Professor Jeannette Milgrom
Dr Charlene Schembri
National Priority Driven Research Program
Project completion year
The project will evaluate a targeted intervention that has the potential to improve developmental outcomes of children of depressed mothers through improving the quality of mother-infant interactions, parenting stress and maternal feelings of attachment to the infant. It is also likely that this intervention will result in further improvements in maternal mood and self-efficacy.
In an RCT, the project aims to assess the effectiveness of a brief (four sessions) program to enhance mother-infant relationships (HUGS: Happiness, Understanding, Giving and Sharing). This will be added to a nine-week, previously evaluated treatment for postnatal depression (PND) (Milgrom et al., 2005). The HUGS intervention builds on skills developed in this PND treatment program allowing a short duration ‘booster’ to change the negative trajectory of mother-infant interactions.
Anticipated practical outcomes, community benefits
The intervention trialled in the project will fill an important gap by providing an evidence-based brief, and thus cost-effective, intervention to promote the mother-infant relationship following PND. It could be rolled out at a national level and support the National Perinatal Depression Initiative.
Each year around 40,000 women experience postnatal depression (PND) and accompanying feelings of hopelessness and despair are accentuated by difficulties in their relationship with their infants.

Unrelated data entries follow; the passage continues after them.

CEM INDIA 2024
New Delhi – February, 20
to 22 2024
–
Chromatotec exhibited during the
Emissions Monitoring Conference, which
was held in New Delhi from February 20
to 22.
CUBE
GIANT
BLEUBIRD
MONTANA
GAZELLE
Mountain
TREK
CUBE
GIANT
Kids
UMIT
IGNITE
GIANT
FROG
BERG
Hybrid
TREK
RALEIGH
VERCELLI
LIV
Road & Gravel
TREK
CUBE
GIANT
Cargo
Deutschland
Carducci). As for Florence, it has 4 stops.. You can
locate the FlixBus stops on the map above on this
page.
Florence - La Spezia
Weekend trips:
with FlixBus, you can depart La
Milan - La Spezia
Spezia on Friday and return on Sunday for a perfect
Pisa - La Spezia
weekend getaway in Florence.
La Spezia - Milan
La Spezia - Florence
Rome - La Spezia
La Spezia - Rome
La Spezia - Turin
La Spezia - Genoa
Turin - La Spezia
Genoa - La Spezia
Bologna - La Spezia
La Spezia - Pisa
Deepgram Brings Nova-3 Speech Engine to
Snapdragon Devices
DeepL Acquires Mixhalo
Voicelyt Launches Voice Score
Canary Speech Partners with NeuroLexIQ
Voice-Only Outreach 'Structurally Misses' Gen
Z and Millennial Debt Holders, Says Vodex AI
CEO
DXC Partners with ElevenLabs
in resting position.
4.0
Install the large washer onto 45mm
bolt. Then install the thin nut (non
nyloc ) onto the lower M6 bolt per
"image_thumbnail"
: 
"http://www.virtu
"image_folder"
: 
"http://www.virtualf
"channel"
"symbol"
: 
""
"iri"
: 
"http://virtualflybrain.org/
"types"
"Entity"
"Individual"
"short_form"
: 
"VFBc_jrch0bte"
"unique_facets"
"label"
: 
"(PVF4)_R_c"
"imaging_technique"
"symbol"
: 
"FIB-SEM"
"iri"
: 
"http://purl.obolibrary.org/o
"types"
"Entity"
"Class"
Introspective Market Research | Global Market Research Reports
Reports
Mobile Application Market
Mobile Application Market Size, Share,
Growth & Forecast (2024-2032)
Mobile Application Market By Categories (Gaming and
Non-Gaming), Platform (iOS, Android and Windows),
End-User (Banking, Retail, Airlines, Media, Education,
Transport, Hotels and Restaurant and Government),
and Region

In light of the significance of early childhood experiences on adult health in later life, the social and economic benefits of such an intervention are substantial and of major public health significance.
This line of research is supported by the recently released Clinical Practice Guidelines for Depression and Related Disorders in the Perinatal Period (Beyond Blue, 2011) which state that ’it is clear that addressing the mother’s depression alone is often insufficient to improve outcomes for the infant’ (p. 45). The guidelines recommend treatment specifically for mother-infant interactional difficulties and the need for further research. This is consistent with recommendations in the NICE guidelines in the UK (National Collaborating Centre for Mental Health, 2007).
The findings of the project will be presented at Australian and international conferences, and the results will be written up for international, peer-reviewed journals. This will facilitate the application of findings to other services as a model practice for improving care for women experiencing postnatal depression both nationally and internationally.